Parliament of Burundi
- Long title Loi 1/013 du 18 juillet 2000 portant reforme du code de la nationalité burundaise ;
- Enacted by: Government of Burundi

= Burundian nationality law =

Burundian nationality law is regulated by the Constitution of Burundi, as amended; the Nationality Code of Burundi (Code de la nationalité burundaise), and its revisions; and various international agreements to which the country is a signatory. These laws determine who is, or is eligible to be, a national of Burundi. The legal means to acquire nationality, formal legal membership in a nation, differ from the domestic relationship of rights and obligations between a national and the nation, known as citizenship. Burundian nationality is typically obtained under the principle of jus sanguinis, i.e. by birth in Burundi or abroad to parents with Burundian nationality. It can be granted to persons with an affiliation to the country, or to a permanent resident who has lived in the country for a given period of time through naturalization.

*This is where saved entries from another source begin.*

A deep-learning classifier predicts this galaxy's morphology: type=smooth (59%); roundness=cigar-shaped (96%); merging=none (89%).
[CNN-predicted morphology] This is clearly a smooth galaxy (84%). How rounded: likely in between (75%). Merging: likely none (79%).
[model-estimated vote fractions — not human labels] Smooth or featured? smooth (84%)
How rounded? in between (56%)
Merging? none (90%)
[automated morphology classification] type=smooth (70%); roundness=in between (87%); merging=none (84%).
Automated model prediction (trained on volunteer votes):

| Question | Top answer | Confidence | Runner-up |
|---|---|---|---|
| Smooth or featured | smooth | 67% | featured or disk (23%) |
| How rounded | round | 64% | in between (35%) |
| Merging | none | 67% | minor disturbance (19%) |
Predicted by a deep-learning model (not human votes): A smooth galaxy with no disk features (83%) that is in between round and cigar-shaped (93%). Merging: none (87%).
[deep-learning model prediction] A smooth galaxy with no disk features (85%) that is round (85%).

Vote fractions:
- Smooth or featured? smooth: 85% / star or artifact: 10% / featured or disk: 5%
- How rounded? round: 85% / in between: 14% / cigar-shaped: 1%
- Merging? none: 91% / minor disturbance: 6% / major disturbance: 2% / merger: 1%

==Acquisition of nationality==
Nationality can be acquired in Burundi through birth or later in life through naturalization.

===By birth===
Article 12 of the 2018 Constitution of Burundi provides for gender equality in obtaining nationality in the territory; however, the Nationality Code of 2000 allows children to derive their nationality only from their fathers, unless they are illegitimate or the father is stateless. In practice, it is typical that only the father's nationality is recognized.

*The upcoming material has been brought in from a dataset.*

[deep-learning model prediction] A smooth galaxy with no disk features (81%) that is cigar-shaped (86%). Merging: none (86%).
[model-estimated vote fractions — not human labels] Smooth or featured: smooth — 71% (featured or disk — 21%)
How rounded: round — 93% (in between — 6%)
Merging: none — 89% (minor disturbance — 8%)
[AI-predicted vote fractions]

- Persons born anywhere to a Burundian father;
- Persons born anywhere to a Burundian mother, who have not been legitimated or claimed by their father, or whose father is stateless or of unknown nationality; or
- Foundlings or orphans born in the territory of unknown parentage.

===By naturalization===
Naturalization can be granted to persons of the age of majority who have resided in the territory for a sufficient period of time to confirm they understand the customs and traditions of the society. General provisions are that applicants be of good character and have no criminal history. To confirm an attachment to the nation, applicants must show that they have an understanding of Kirundi and either own property in the territory, or are engaged in a profession. Nationality may also be granted for service to the nation or under exceptional circumstances. The general residency requirement is ten years, but exceptions can be made for individuals who have performed exemplary services to the nation. Besides foreigners meeting the criteria, other persons who may be naturalized include:

- Persons born to a Burundian mother may declare a choice to obtain her nationality;
- The wife of a Burundian husband acquires his nationality by declaration upon legal marriage;
- The husband of a Burundian wife may naturalize after a five-year residency;
- A minor child upon naturalization of their Burundian parent; or
- Adoptees who are residing in Burundi at the time of adoption and declaration of nationality.

==Loss of nationality==
Nationality conferred at birth may not be revoked in Burundi. Persons can be denaturalized for committing fraud in a naturalization petition or serving in the military of another state at war with Burundi.

==Dual nationality==
Burundi has allowed dual nationality since 2000.

==History==
===Kingdom of Burundi (1675–1894)===
The peoples with the longest history in the region were the Twa, who were known for pottery and hunting. Hutu people migrated to the area and engaged in farming. Waves of cattle-raising Tutsi moved south into the region from the fifteenth to sixteenth centuries. By 1625 all three groups were living in and interacting in the area. The Kingdom of Burundi developed under Ntare I of Burundi around 1675. The mwami (king) ruled the area centered around Muramvya assisted by administrators. Chiefs administrated outlying districts and had autonomy to govern, within the framework of the kingdom. The socio-political hierarchy was headed by a king and a class of princes, known as ganwa, followed by attendants of the royal court, and other subjects of the middle and lower classes. Social hierarchy traced descent through the father, thus a child born to a Hutu father and Tsusi mother was Hutu. The place one occupied in the society was dependent on that of the paternal grandfather, regardless of the standing of the other three grandparents. Authority was secured through patronage, in which the king had power and influence over his subjects by offering them protection in exchange for loyalty and allegiance. Of feudal roots, the system was designed to maintain an inexpensive, pliable labor pool, which could be used to maximize production and limit costs, allowing a small elite class to monopolize wealth and power.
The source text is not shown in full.